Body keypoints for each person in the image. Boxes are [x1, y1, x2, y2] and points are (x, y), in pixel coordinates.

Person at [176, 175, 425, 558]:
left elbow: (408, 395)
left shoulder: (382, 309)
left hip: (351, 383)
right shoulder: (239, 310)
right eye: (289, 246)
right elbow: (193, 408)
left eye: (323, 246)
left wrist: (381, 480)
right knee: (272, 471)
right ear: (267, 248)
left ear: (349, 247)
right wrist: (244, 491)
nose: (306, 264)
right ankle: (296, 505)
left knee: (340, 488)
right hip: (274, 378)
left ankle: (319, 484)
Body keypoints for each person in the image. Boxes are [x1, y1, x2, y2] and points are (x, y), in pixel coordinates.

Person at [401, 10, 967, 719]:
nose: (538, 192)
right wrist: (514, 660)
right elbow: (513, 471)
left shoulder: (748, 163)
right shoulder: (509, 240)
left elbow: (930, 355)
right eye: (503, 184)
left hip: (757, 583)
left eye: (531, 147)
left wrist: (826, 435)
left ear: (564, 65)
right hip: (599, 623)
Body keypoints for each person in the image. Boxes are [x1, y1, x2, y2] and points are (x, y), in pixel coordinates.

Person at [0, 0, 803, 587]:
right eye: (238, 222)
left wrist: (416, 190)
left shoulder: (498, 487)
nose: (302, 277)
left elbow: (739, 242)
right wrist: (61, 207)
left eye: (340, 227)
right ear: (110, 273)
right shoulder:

- _Task details_:
Repeat the records above exactly, leaving none out.

- _Completed task_:
Body keypoints for each person in the image. Boxes are [x1, y1, x2, y2] and points are (x, y), in pixel coordinates.

Person at [176, 175, 425, 558]:
left elbow: (408, 395)
left shoulder: (382, 309)
left hip: (351, 383)
right shoulder: (239, 310)
right eye: (289, 246)
right elbow: (193, 408)
left eye: (323, 246)
left wrist: (381, 480)
right knee: (272, 471)
right ear: (267, 248)
left ear: (349, 247)
right wrist: (244, 491)
nose: (306, 264)
right ankle: (296, 505)
left knee: (340, 488)
right hip: (274, 378)
left ankle: (319, 484)
Body keypoints for each person in the image. Boxes are [x1, y1, x2, y2] and points are (x, y), in pixel coordinates.

Person at [401, 10, 967, 719]:
nose: (538, 192)
right wrist: (514, 660)
right elbow: (513, 471)
left shoulder: (748, 163)
right shoulder: (509, 240)
left elbow: (930, 355)
right eye: (503, 184)
left hip: (757, 583)
left eye: (531, 147)
left wrist: (826, 435)
left ear: (564, 65)
right hip: (599, 623)
Body keypoints for each person in the image. Boxes are [x1, y1, x2, y2] and points are (x, y), in pixel coordinates.

Person at [0, 0, 803, 587]:
right eye: (238, 222)
left wrist: (416, 190)
left shoulder: (498, 487)
nose: (302, 277)
left elbow: (739, 242)
right wrist: (61, 207)
left eye: (340, 227)
right ear: (110, 273)
right shoulder:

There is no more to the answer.